--- SUPPLIED DATA Enclosed Below ---
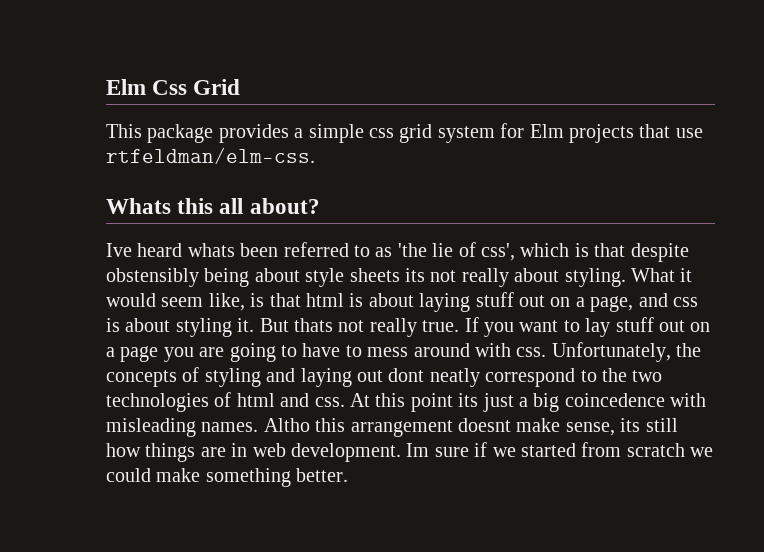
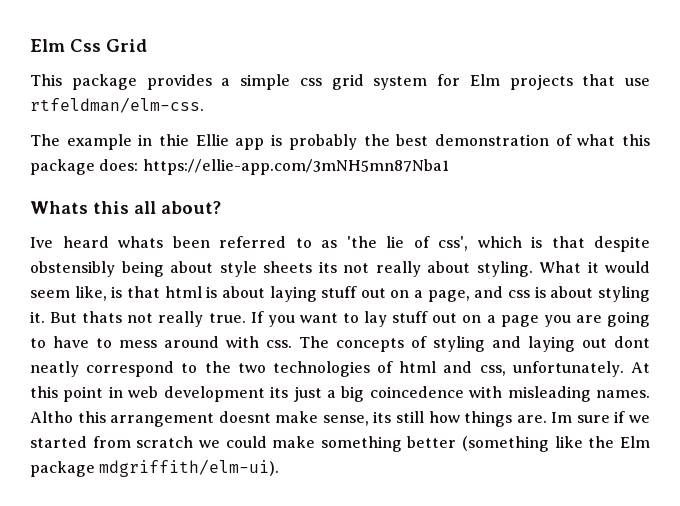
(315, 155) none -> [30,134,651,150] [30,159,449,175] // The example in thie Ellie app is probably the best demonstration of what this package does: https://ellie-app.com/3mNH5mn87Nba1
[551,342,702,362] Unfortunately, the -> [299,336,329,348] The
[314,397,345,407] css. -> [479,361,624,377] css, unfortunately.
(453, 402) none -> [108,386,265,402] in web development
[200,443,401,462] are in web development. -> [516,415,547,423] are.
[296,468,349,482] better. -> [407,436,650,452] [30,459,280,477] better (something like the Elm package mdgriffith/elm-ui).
--- End of Enclosed SUPPLIED DATA ---
--- SUPPLIED DATA Enclosed Below ---
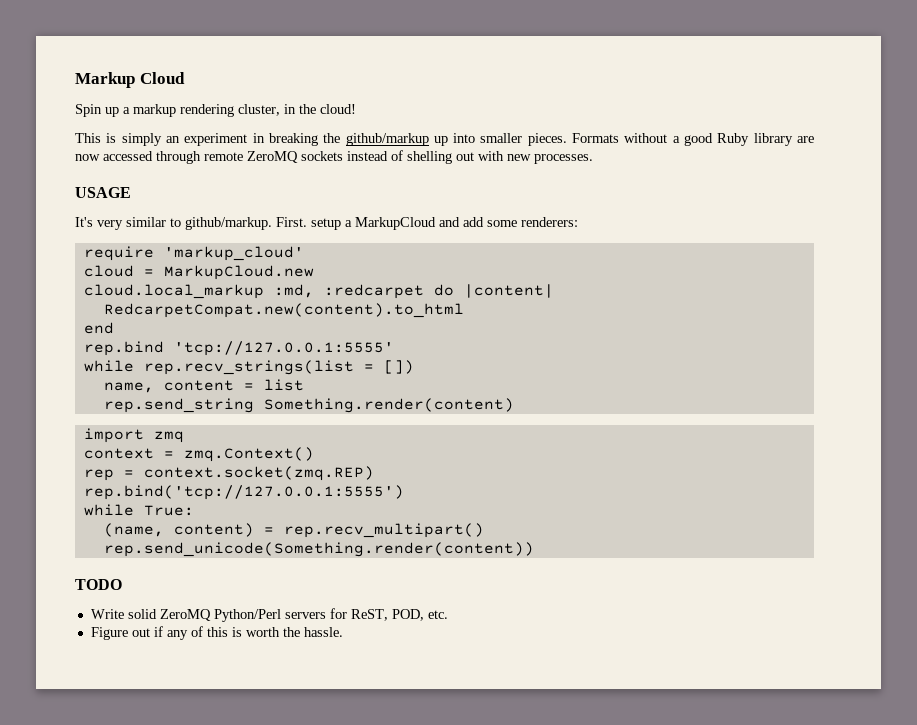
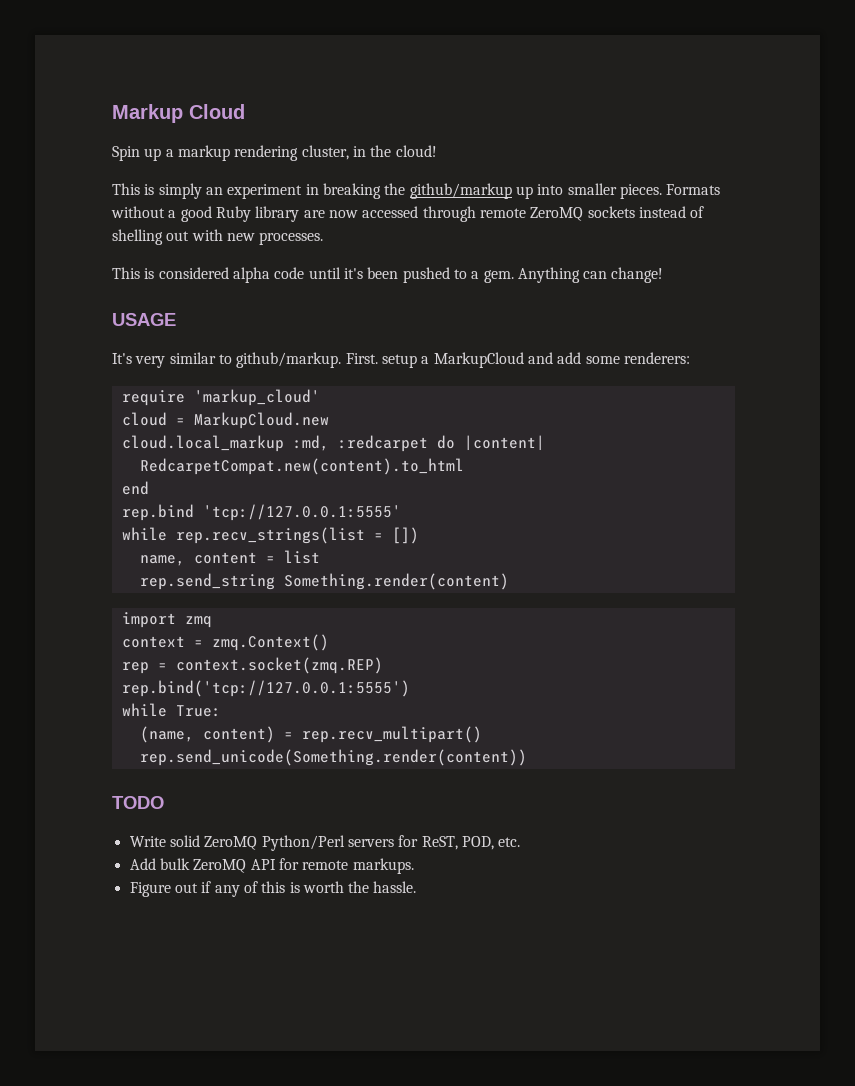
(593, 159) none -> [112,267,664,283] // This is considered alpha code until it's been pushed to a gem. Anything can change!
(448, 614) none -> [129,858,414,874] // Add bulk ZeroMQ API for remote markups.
--- End of Enclosed SUPPLIED DATA ---
- [ACTIVITY]
A line belongs in the answer if it contains the word "development"; copy every such line from the data above.

- [RESULT OF THE EXERCISE]
(453, 402) none -> [108,386,265,402] in web development
[200,443,401,462] are in web development. -> [516,415,547,423] are.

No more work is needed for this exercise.